Friday, 11 February 2011


He was sitting on a wooden dining chair. He didnae look too good. He was sitting slightly apart from them. Someone asked him if he wanted a glass of water. He said that he didn't want anything. I was thinking that he should drink some water, or drink something. He didn't look very good at all.
Presently he came to speak. Someone asked him his name. He told us his name. Someone asked him how he had ended up here. He wasn't sure. It seemed he didn't know anyone here. They wanted him to leave. For my part I didn't mind, I didn't care what he did. He seemed okay to me.


He had set up a shared database with instructions that she should make notes on her every infidelity and upload them. Detailed annotations were heavily encouraged. He would check it every few weeks or so, preferably on an overcast weekday afternoon.


The snide remark had been noted; she would reserve it now and it could not be retracted. She would harbour it alright. Now it would be all the quiet resentment she so relished. Learned indignation and pretended victimisation.
The exchange had been so subtle it was impossible for him to do anything to rectify the situation. Like apologise for instance. She would merely pretend an ignorance. It was a very clever technique and afforded her infinite opportunity for aloof indignation.
The dog was laying in the couch. It squinted its head at him as he walked past, wondering perhaps if it was time to go for a walk. He held its gaze for a moment and it swished its tail softly. It wasn't time to go for a walk.

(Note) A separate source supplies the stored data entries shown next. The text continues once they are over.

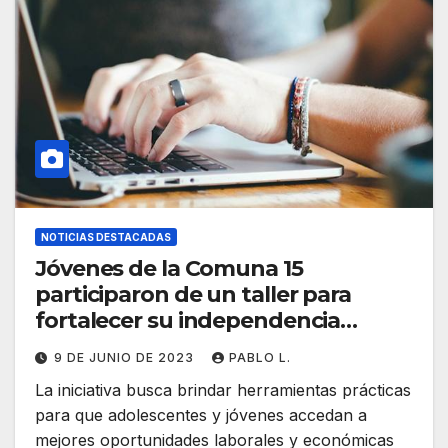
NOTICIAS DESTACADAS
Jóvenes de la Comuna 15
participaron de un taller para
fortalecer su independencia
financiera
9 DE JUNIO DE 2023
PABLO L.
La iniciativa busca brindar herramientas prácticas
para que adolescentes y jóvenes accedan a
mejores oportunidades laborales y económicas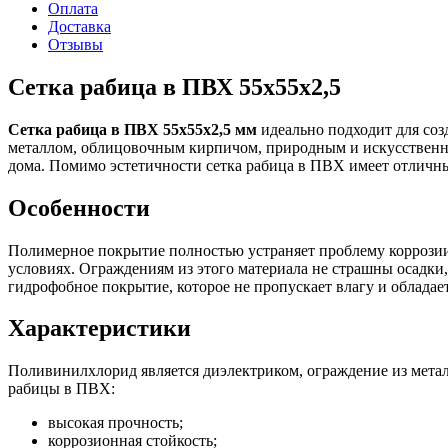
Оплата
Доставка
Отзывы
Сетка рабица в ПВХ 55х55х2,5
Сетка рабица в ПВХ 55х55х2,5 мм
идеально подходит для соз
металлом, облицовочным кирпичом, природным и искусственны
дома. Помимо эстетичности сетка рабица в ПВХ имеет отличн
Особенности
Полимерное покрытие полностью устраняет проблему коррозии
условиях. Ограждениям из этого материала не страшны осадки
гидрофобное покрытие, которое не пропускает влагу и обладае
Характеристики
Поливинилхлорид является диэлектриком, ограждение из метал
рабицы в ПВХ:
высокая прочность;
коррозионная стойкость;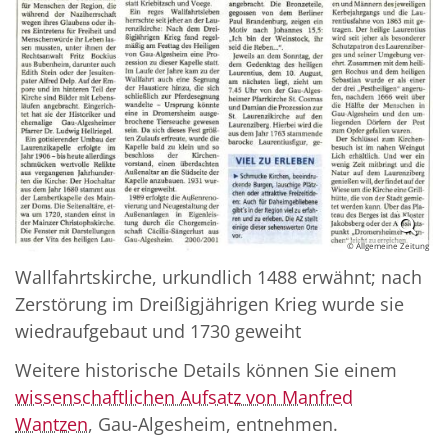
© Allgemeine Zeitung
Wallfahrtskirche, urkundlich 1488 erwähnt; nach
Zerstörung im Dreißigjährigen Krieg wurde sie
wiedraufgebaut und 1730 geweiht
Weitere historische Details können Sie einem
wissenschaftlichen Aufsatz von Manfred
Wantzen
, Gau-Algesheim, entnehmen.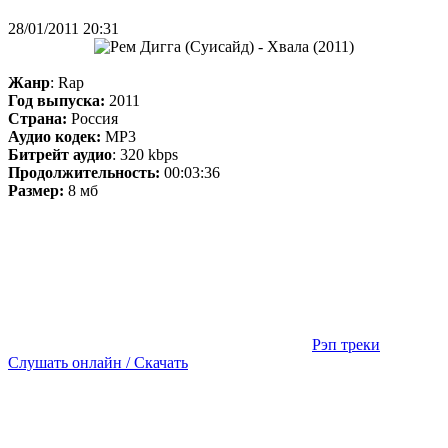
28/01/2011 20:31
Жанр
: Rap
Год выпуска:
2011
Страна:
Россия
Аудио кодек:
MP3
Битрейт аудио
: 320 kbps
Продолжительность:
00:03:36
Размер:
8 мб
Рэп треки
Слушать онлайн / Скачать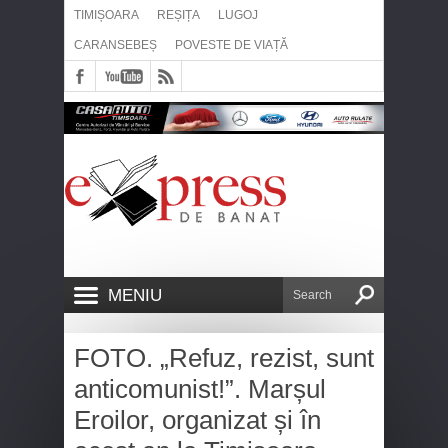
TIMIȘOARA
REȘIȚA
LUGOJ
CARANSEBEȘ
POVESTE DE VIAȚĂ
MENIU
FOTO. „Refuz, rezist, sunt
anticomunist!”. Marșul
Eroilor, organizat și în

He set the can of beer down. All this silly self-destruction. It was inane and there would be no fucking more of it. He would go out. He would take the dog out.
At that moment the dog padded through and gazed at him beseechingly, swishing its tail.
- What? What is it? You want to go out?
The dog leapt at him, its tail swishing vigorously now. He went to the porch and put on his boots, fetched the dog's lead.
It was a cold day but clear and sunny. The ground was still damp from a previous rainfall. The dog ran on ahead, grinning wildly. He followed it down into the woods where it retrieved a stick and tried to bring it to him. He jumped back, conscious of the fact he was wearing his good jeans which he intended to wear later when he went out.
- Get away frae me! he squealed, flapping his hands in a decidedly pantomimic manner. Any observers might conclude that he was deranged.
He was going out tonight to meet Laura and he didn't want to show up pished, wearing muddy jeans. Fuck sake. One needs to maintain a presentable appearance in terms of both dress and mental co- what was the word, cohesion? I mean he wanted to seem like he was with it, not pished out his skull like some feckless tragedy.
The dog returned with another stick and he ushered it away again. Fuck sake. The dog was determined to foil his attempts to maintain a presentable appearance. Maybe the dog was jealous of Laura, of the time he spent with her and no with the dog. That was one line of speculation. A fairly preposterous one albeit.
They came to a bridge. A small one, but bridges perturbed the dog whatever their size. This one granted safe passage across a burn that was particularly wild today following all the recent rainfall. The dog gingerly made its way across, tentative bastard. And of course at the other side it wanted to be petted and reassured. He stepped back to the middle of the bridge, urging the dog away.
- Beat it ya radge, he suggested. Go on, go, look, see over there. He pointed vaguely behind the dog and it spun around to see what phenomenon it was being urged to regard.